*** Records supplied ***
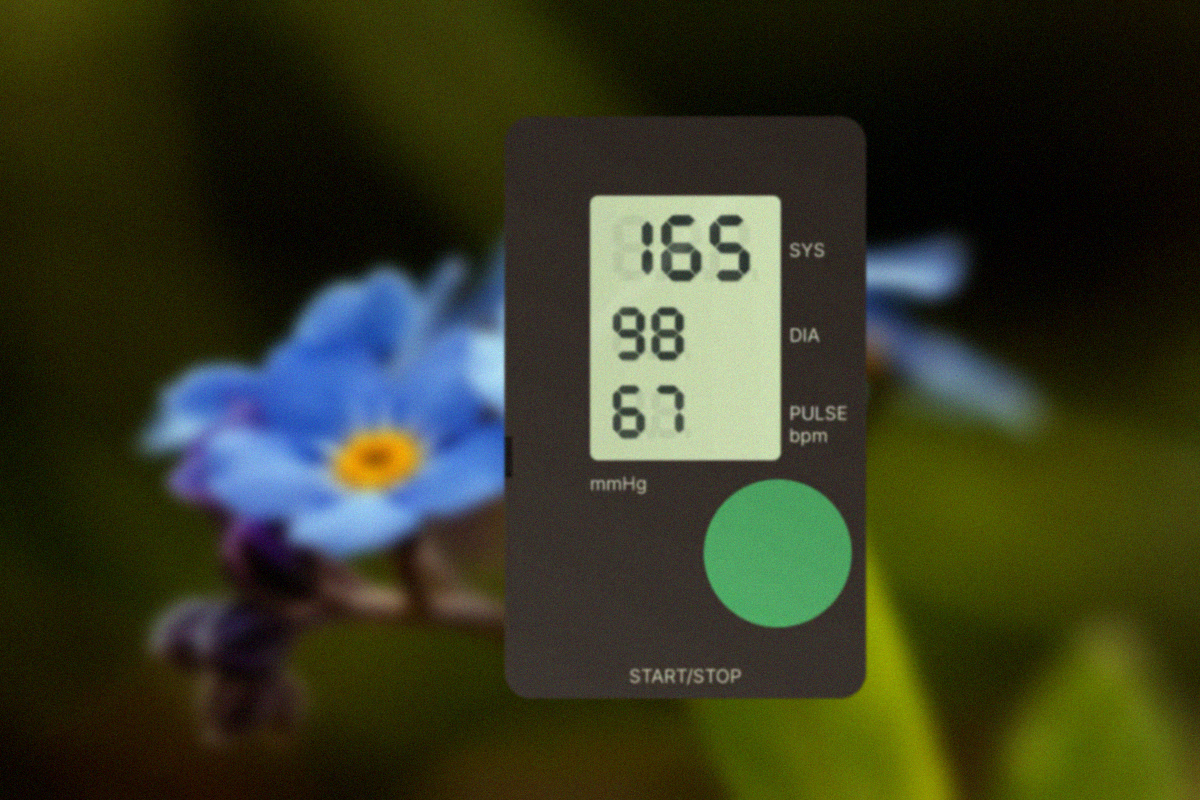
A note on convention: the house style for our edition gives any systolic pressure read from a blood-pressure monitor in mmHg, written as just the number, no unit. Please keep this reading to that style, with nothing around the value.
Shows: 165
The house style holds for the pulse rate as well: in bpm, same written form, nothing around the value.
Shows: 67
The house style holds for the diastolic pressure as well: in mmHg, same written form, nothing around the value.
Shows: 98
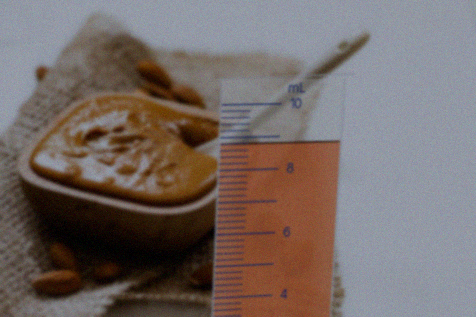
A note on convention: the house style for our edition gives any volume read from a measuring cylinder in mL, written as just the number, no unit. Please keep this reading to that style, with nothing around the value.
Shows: 8.8
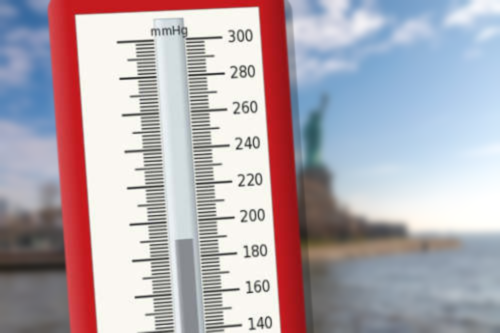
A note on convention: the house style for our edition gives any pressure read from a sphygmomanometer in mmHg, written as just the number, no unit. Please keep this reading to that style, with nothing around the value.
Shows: 190
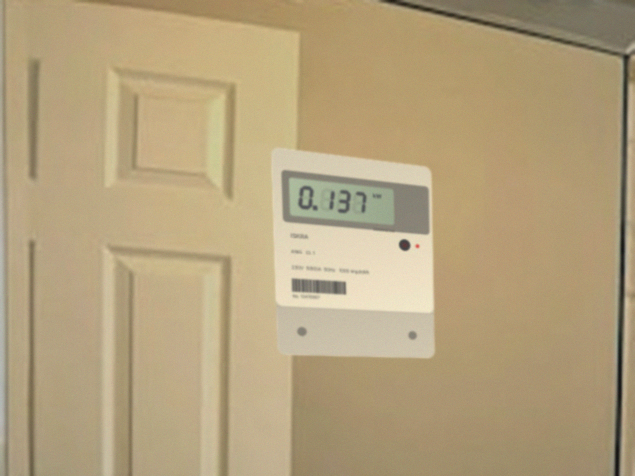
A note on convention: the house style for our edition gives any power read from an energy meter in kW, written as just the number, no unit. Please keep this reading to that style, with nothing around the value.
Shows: 0.137
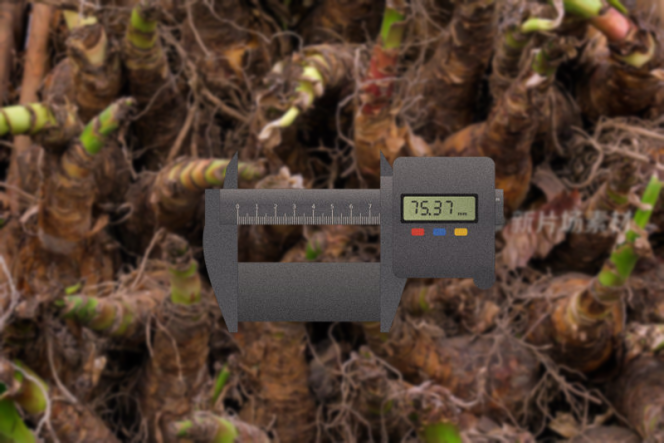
*** End of Records supplied ***
▶ Brief
Reproduce the material without changes, beginning at the line containing "gives any volume" and continuing through the end of the material, both ends included. Omit the pictures from your answer.

▶ Solution for this task
A note on convention: the house style for our edition gives any volume read from a measuring cylinder in mL, written as just the number, no unit. Please keep this reading to that style, with nothing around the value.
Shows: 8.8
A note on convention: the house style for our edition gives any pressure read from a sphygmomanometer in mmHg, written as just the number, no unit. Please keep this reading to that style, with nothing around the value.
Shows: 190
A note on convention: the house style for our edition gives any power read from an energy meter in kW, written as just the number, no unit. Please keep this reading to that style, with nothing around the value.
Shows: 0.137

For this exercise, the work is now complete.